◆ Requirement
Search the data for the word "ulla" and copy out every line that has it.

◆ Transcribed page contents

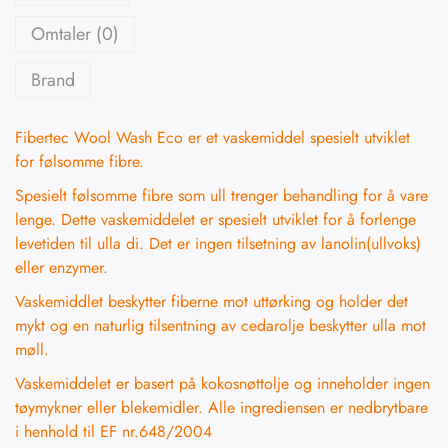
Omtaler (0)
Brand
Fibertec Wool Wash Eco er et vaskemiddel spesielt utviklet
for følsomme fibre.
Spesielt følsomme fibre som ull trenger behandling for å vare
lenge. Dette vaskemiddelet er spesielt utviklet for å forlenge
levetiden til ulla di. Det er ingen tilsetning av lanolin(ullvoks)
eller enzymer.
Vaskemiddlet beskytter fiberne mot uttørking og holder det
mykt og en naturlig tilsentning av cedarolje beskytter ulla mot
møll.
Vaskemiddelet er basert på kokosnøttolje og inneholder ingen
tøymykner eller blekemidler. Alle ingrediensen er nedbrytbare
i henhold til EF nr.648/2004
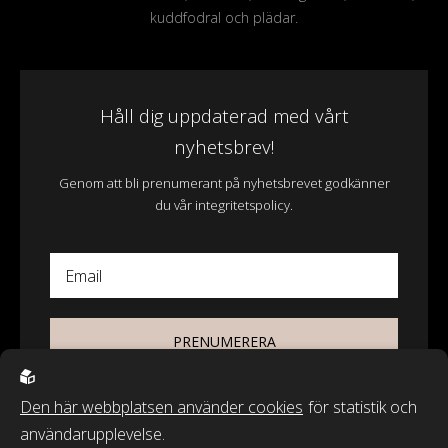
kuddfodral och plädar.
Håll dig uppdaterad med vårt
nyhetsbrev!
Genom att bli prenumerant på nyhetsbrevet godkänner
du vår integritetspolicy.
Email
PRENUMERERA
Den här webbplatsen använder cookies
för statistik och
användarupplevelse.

◆ Response area
levetiden til ulla di. Det er ingen tilsetning av lanolin(ullvoks)
mykt og en naturlig tilsentning av cedarolje beskytter ulla mot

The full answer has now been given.